Most snakes are carnivorous, feeding on lizards, frogs, birds, mammals, eggs, fish, snails, worms, and other invertebrates. Unlike most reptiles, they cannot tear their food into bite-sized pieces so they swallow it whole. Their slender bodies are used to move themselves across the ground, and their scales have been designed with the same purpose as a tire tread, to grip the surface they crawl over.

Like lizards, snakes are cold-blooded and must rely on external sources of heat to regulate their internal body temperature. During hot weather, they might seek out a rock or roadside to warm themselves; to cool their bodies, they might sun themselves or find shade. Snakes can also use a special system of circulation to control their core body temperature by moving warmed blood to the center of the body and pushing cooler blood toward the edges. Moreover, they can also generate their own thermal energy through muscular contraction and by shedding their skin.


Crocodiles are semi-aquatic and live in wetlands of the tropics. They are members of the order Crocodilia, which also includes alligators and caimans.

These animals are apex predators of their habitats, stalking and ambushing prey from their hiding places under the water’s surface or near the edge of the river bank. Using their powerful tails, they can drag their victims underwater and hold them there until they drown. Their large jaws are capable of crushing even a fully grown human!

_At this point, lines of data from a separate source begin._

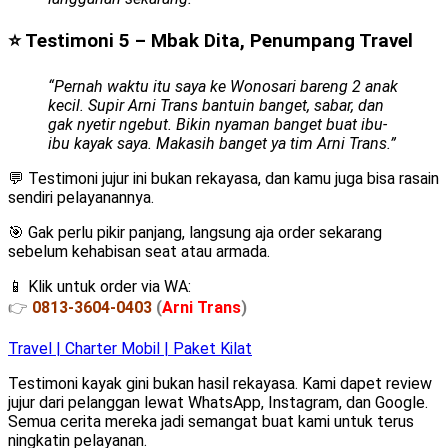
⭐ Testimoni 5 – Mbak Dita, Penumpang Travel
“Pernah waktu itu saya ke Wonosari bareng 2 anak
kecil. Supir Arni Trans bantuin banget, sabar, dan
gak nyetir ngebut. Bikin nyaman banget buat ibu-
ibu kayak saya. Makasih banget ya tim Arni Trans.”
💬 Testimoni jujur ini bukan rekayasa, dan kamu juga bisa rasain
sendiri pelayanannya.
🎯 Gak perlu pikir panjang, langsung aja order sekarang
sebelum kehabisan seat atau armada.
📱 Klik untuk order via WA:
👉
0813-3604-0403
(
Arni Trans
)
Travel | Charter Mobil | Paket Kilat
Testimoni kayak gini bukan hasil rekayasa. Kami dapet review
jujur dari pelanggan lewat WhatsApp, Instagram, dan Google.
Semua cerita mereka jadi semangat buat kami untuk terus
ningkatin pelayanan.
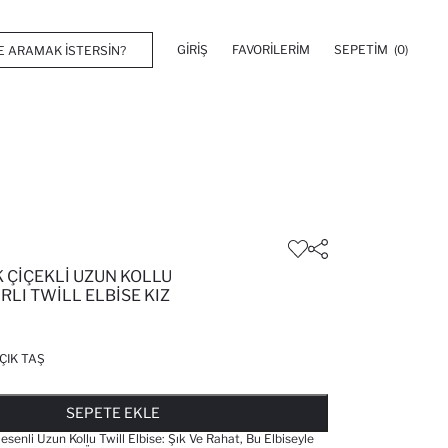
GIRIŞ
FAVORILERIM
SEPETIM
(0)
 ÇIÇEKLI UZUN KOLLU
RLI TWILL ELBISE KIZ
ÇIK TAŞ
FAVORILERE EKLENDI
GELINCE HABER VER
SEPETE EKLENIYOR
SEPETE EKLENDI
SEPETE EKLE
senli Uzun Kollu Twill Elbise: Şık Ve Rahat, Bu Elbiseyle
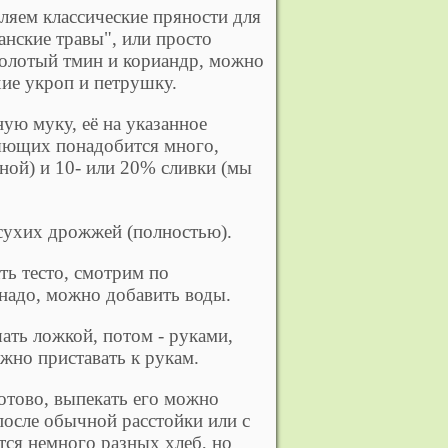
ляем классические пряности для
анские травы", или просто
молотый тмин и кориандр, можно
хие укроп и петрушку.
ую муку, её на указанное
ляющих понадобится много,
ной) и 10- или 20% сливки (мы
сухих дрожжей (полностью).
ь тесто, смотрим по
 надо, можно добавить воды.
ть ложкой, потом - руками,
лжно приставать к рукам.
готово, выпекать его можно
после обычной расстойки или с
ся немного разных хлеб, но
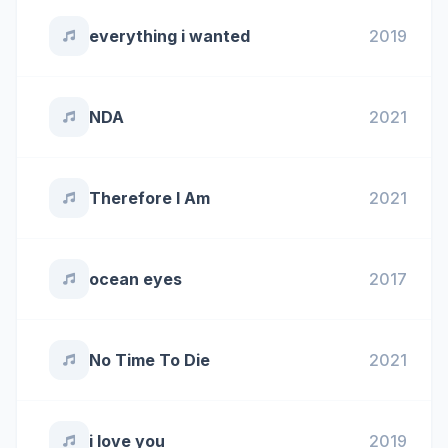
everything i wanted
2019
NDA
2021
Therefore I Am
2021
ocean eyes
2017
No Time To Die
2021
i love you
2019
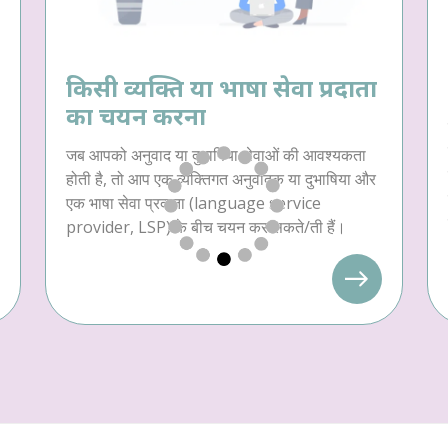
किसी व्यक्ति या भाषा सेवा प्रदाता
का चयन करना
जब आपको अनुवाद या दुभाषिया सेवाओं की आवश्यकता
होती है, तो आप एक व्यक्तिगत अनुवादक या दुभाषिया और
एक भाषा सेवा प्रदाता (language service
provider, LSP) के बीच चयन कर सकते/ती हैं।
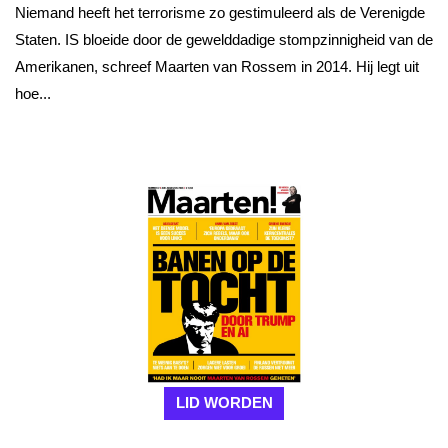
Niemand heeft het terrorisme zo gestimuleerd als de Verenigde
Staten. IS bloeide door de gewelddadige stompzinnigheid van de
Amerikanen, schreef Maarten van Rossem in 2014. Hij legt uit
hoe...
LID WORDEN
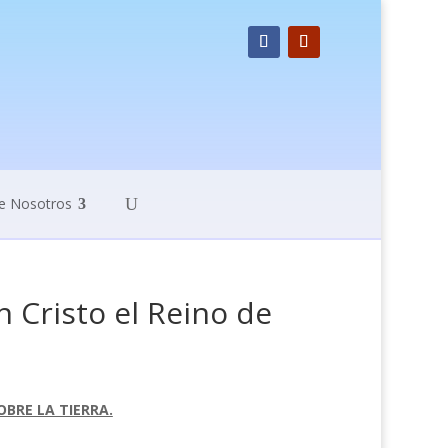
e Nosotros
n Cristo el Reino de
OBRE LA TIERRA.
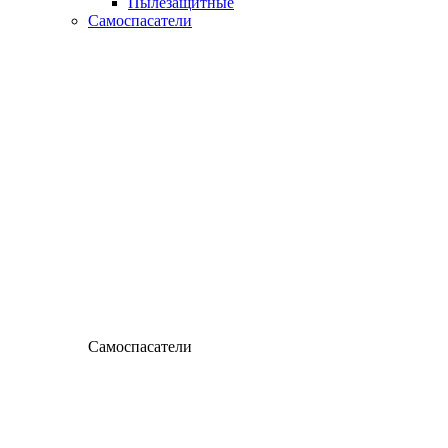
Пылезащитные
Самоспасатели
Самоспасатели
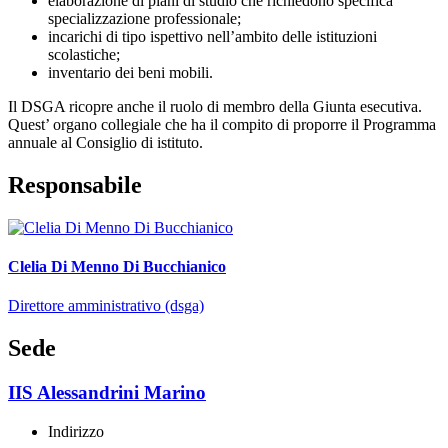
elaborazione di piani di studio che richiedono specifica
specializzazione professionale;
incarichi di tipo ispettivo nell’ambito delle istituzioni
scolastiche;
inventario dei beni mobili.
Il DSGA ricopre anche il ruolo di membro della Giunta esecutiva.
Quest’ organo collegiale che ha il compito di proporre il Programma
annuale al Consiglio di istituto.
Responsabile
Clelia Di Menno Di Bucchianico
Direttore amministrativo (dsga)
Sede
IIS Alessandrini Marino
Indirizzo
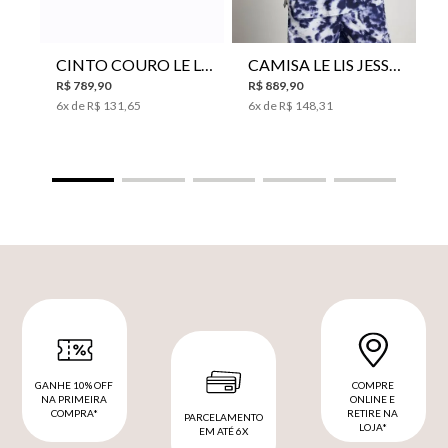
CINTO COURO LE LIS SUKI FEMININO
CAMISA LE LIS JESSICA FEMININA
R$
789
,
90
R$
889
,
90
6
x de
R$
131
,
65
6
x de
R$
148
,
31
GANHE 10% OFF
COMPRE
NA PRIMEIRA
ONLINE E
COMPRA*
RETIRE NA
PARCELAMENTO
LOJA*
EM ATÉ 6X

They are the most feared predators on the planet and have been for millions of years. The crocodile’s elongated snout and dark green or yellow skin are a terrifying sight for any creature they come across.

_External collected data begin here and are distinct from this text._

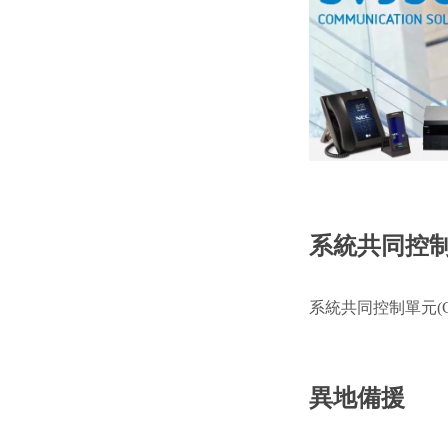
系統共同控制單元
系統共同控制單元(Call
異地備援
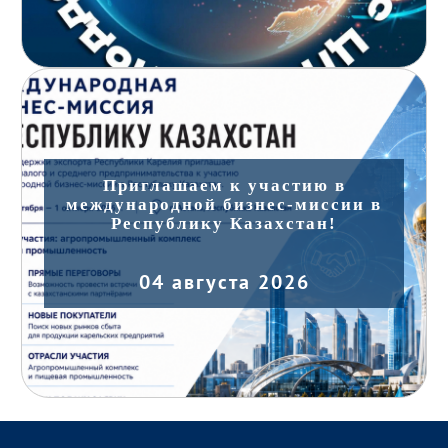
Приглашаем к участию в
международной бизнес-миссии в
Республику Казахстан!
04 августа 2026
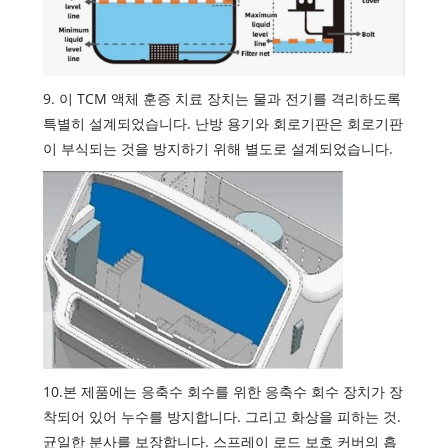
9. 이 TCM 액체 훈증 치료 장치는 물과 전기를 격리하도록
특별히 설계되었습니다. 난방 용기와 회로기판은 회로기판
이 부식되는 것을 방지하기 위해 별도로 설계되었습니다.
10.본 제품에는 응축수 회수를 위한 응축수 회수 장치가 장
착되어 있어 누수를 방지합니다. 그리고 화상을 피하는 것.
균일한 분사를 보장합니다. 스프레이 로드 보호 커버의 흡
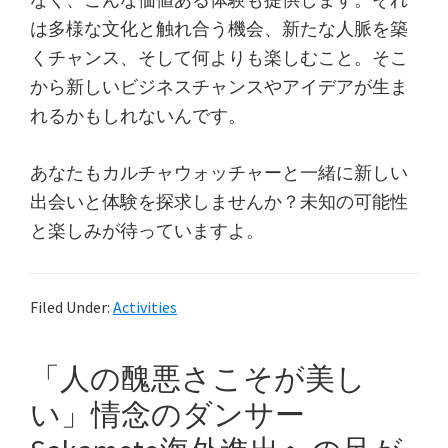
は多様な文化と触れ合う機会、新たな人脈を築
くチャンス、そして何よりも楽しむこと。そこ
から新しいビジネスチャンスやアイデアが生ま
れるかもしれないんです。
あなたもカルチャウォッチャーと一緒に新しい
出会いと体験を探求しませんか？未知の可能性
と楽しみが待っていますよ。
Filed Under:
Activities
「人の醜悪さこそが美し
い」情念のダンサー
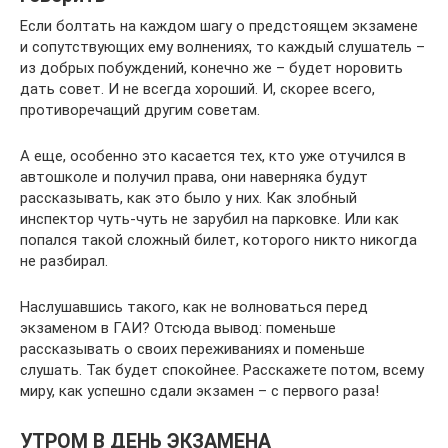
Если болтать на каждом шагу о предстоящем экзамене
и сопутствующих ему волнениях, то каждый слушатель –
из добрых побуждений, конечно же – будет норовить
дать совет. И не всегда хороший. И, скорее всего,
противоречащий другим советам.
А еще, особенно это касается тех, кто уже отучился в
автошколе и получил права, они наверняка будут
рассказывать, как это было у них. Как злобный
инспектор чуть-чуть не зарубил на парковке. Или как
попался такой сложный билет, которого никто никогда
не разбирал.
Наслушавшись такого, как не волноваться перед
экзаменом в ГАИ? Отсюда вывод: поменьше
рассказывать о своих переживаниях и поменьше
слушать. Так будет спокойнее. Расскажете потом, всему
миру, как успешно сдали экзамен – с первого раза!
УТРОМ В ДЕНЬ ЭКЗАМЕНА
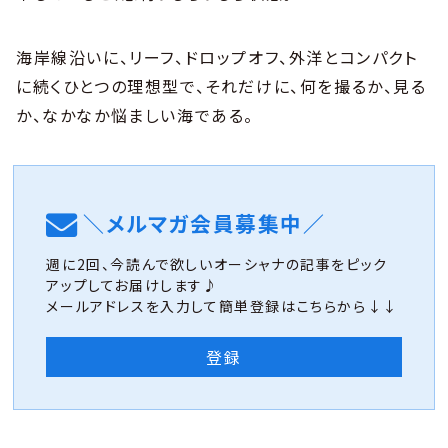
海岸線沿いに、リーフ、ドロップオフ、外洋とコンパクト
に続くひとつの理想型で、それだけに、何を撮るか、見る
か、なかなか悩ましい海である。
＼メルマガ会員募集中／
週に2回、今読んで欲しいオーシャナの記事をピック
アップしてお届けします♪
メールアドレスを入力して簡単登録はこちらから↓↓
登録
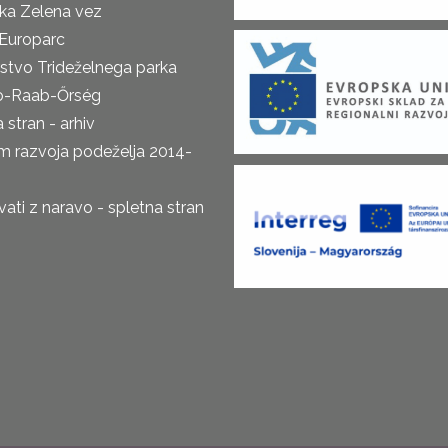
ka Zelena vez
Europarc
rstvo Trideželnega parka
o-Raab-Őrség
 stran - arhiv
m razvoja podeželja 2014-
ti z naravo - spletna stran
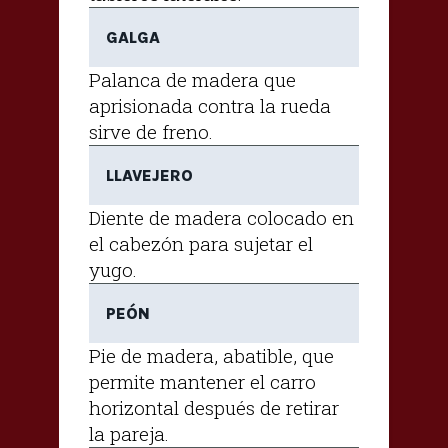
GALGA
Palanca de madera que
aprisionada contra la rueda
sirve de freno.
LLAVEJERO
Diente de madera colocado en
el cabezón para sujetar el
yugo.
PEÓN
Pie de madera, abatible, que
permite mantener el carro
horizontal después de retirar
la pareja.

Despite being fierce predators, crocodiles are quite intelligent creatures with some advanced cognitive abilities. For example, they can recognize patterns of when prey visit the water to drink. University of Tennessee scientist Vladimir Dinets observed that crocodiles bait birds with twigs that they place on their snouts, partly submerge themselves and then catch the bird when it flies into the area to retrieve the stick.

Researchers have found that crocodiles, alligators and gharials experience sharp declines in their population during the most recent ice age. This is probably due to a combination of factors including habitat loss, illegal hunting and public perception of these animals as man-eaters.